JBICには、2017年4月にも住民訴訟判決が出る前日に融資契約を締結したという前科があります。私たちは、このように違法性を軽視し、現地住民の訴えと権利を無視し続けるJBICの態度に断固抗議します。

現地住民は、既設のチレボン1(660MW)によって生計手段を奪われるなど、既に多大な損害を被っています。チレボン1にもJBICは融資しており、住民はこれ以上の彼等の生活への悪影響が出ないようにJBICがチレボン2への融資を行わないことを求めていました。

JBICがチレボン2への融資貸付を実行し、日本政府が石炭関連事業への支援を続けていることは、世界中の現場、および、今まさにここで開催されているボンでのCOP23において気候変動を食い止めようとしている世界の努力を台無しにするものです。

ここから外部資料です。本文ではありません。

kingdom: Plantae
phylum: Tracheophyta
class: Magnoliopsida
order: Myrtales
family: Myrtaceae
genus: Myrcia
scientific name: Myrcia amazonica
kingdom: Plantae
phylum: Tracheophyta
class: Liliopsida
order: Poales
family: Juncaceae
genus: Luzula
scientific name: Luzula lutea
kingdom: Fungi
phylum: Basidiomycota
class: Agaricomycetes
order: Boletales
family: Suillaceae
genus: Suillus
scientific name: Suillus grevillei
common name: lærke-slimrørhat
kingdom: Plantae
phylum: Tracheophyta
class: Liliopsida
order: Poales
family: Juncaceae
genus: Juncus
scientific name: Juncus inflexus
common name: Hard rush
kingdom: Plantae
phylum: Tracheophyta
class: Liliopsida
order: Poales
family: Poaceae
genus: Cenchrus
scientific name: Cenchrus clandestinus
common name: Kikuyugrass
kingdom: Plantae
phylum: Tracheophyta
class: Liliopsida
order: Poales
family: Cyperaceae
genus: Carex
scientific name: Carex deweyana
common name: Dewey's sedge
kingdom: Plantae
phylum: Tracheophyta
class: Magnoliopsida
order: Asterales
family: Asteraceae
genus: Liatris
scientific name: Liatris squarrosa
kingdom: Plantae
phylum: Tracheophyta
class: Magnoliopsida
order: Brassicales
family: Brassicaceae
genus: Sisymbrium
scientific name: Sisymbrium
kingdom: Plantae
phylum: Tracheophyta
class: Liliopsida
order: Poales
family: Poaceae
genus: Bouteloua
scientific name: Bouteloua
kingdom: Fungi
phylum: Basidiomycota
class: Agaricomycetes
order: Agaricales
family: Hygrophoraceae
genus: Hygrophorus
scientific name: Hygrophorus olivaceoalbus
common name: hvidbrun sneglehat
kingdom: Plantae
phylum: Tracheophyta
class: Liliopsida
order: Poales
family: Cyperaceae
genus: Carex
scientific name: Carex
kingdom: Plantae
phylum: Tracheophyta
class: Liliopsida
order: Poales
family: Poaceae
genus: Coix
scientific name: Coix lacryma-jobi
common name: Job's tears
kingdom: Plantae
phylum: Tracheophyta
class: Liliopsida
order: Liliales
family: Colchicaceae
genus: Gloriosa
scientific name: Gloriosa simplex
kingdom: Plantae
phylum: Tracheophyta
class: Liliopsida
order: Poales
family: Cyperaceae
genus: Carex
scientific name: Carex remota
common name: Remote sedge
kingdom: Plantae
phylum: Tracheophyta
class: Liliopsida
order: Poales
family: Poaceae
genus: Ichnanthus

また、JBICはインドネシアの石炭火力発電事業だけ見ても、最近、バタン新設、タンジュンジャティB拡張、ロンタール拡張への融資を行なっています。さらに、国際協力機構(JICA)がインドラマユ石炭火力発電事業への円借款供与を検討しています。これらの計画は全てジャワ島に位置しており、すべてが建設された場合の発電容量は6,455MWに上ります。

JBICは、インドネシアに限らずベトナム、ミャンマー、ボツワナを含む世界8ヵ所で建設が予定されている新規の石炭火力発電所に対し、融資を行なうことが予想されています。これらの計画の多くは、土地収用、つまり、土地収奪、不透明性、人権侵害および環境破壊などの問題を引き起こしています。

私たちは、日本政府がクリーンではないエネルギー計画に投資することを止め、民主的かつ分散型で持続可能な解決法により住民とコミュニティーに電力のユニバーサルアクセスを提供する支援を行うことを要請します。